» Text for analysis
········

Nuggets 92, Clippers 78: The Clippers win streak dies at 17on a night they were just ice-cold from the floor — 38.5 percent as a team, with leading scorer Jamal Crawford shooting 2-of-11. Denver played well but it was just one of those nights for Los Angeles. We broke it all down as our game of the night.

Trail Blazers 105, Knicks 100: Carmelo Anthony showed up to play — 45 points on just 24 shots, plus seven rebounds. J.R. Smith was trying to go with him, gunning his way to 28 points. The rest of the Knicks… not so much. They were a step slow on defense and for reasons unknown it took them to the third quarter to figure out that Portland plays J.J. Hickson at center and he can’t stop a Tyson Chandler roll to the bucket.

Portland pulled away with an 11-0 run in the second and held on at the end to get the win. Portland took at advantage of a sloppy Knicks defense to shoot 50.6 percent on the night. Nicolas Batum had 26, LaMarcus Aldridge had 18, J.J. Hickson 19.

········

» Records shown

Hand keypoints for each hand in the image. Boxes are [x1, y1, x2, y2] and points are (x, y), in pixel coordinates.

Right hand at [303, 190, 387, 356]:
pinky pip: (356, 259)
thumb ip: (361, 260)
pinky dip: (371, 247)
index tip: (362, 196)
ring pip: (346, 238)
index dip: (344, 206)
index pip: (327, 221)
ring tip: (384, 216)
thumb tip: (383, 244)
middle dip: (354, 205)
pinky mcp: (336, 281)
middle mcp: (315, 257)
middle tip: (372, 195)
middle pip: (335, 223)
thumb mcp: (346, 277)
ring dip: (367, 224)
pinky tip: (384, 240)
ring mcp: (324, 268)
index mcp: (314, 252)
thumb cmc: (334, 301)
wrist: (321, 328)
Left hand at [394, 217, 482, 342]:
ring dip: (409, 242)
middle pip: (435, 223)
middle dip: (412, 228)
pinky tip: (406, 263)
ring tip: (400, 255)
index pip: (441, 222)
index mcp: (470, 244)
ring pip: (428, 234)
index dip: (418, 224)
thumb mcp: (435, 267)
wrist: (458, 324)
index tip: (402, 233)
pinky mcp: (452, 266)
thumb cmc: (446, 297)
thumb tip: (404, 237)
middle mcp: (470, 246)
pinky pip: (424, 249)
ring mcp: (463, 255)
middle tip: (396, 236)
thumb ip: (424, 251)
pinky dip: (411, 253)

········

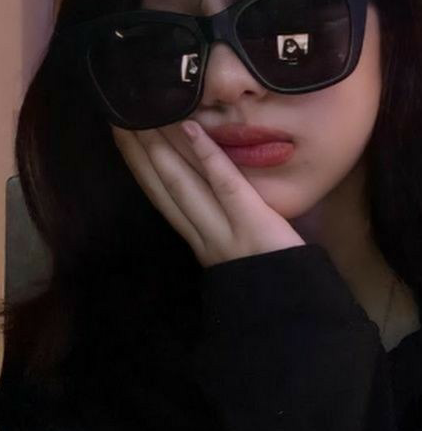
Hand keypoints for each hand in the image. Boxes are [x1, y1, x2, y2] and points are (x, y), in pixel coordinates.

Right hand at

········

» Exercise brief
According to the basketball recap, how many points did Carmelo Anthony score against Portland?

» Answer space
45 points.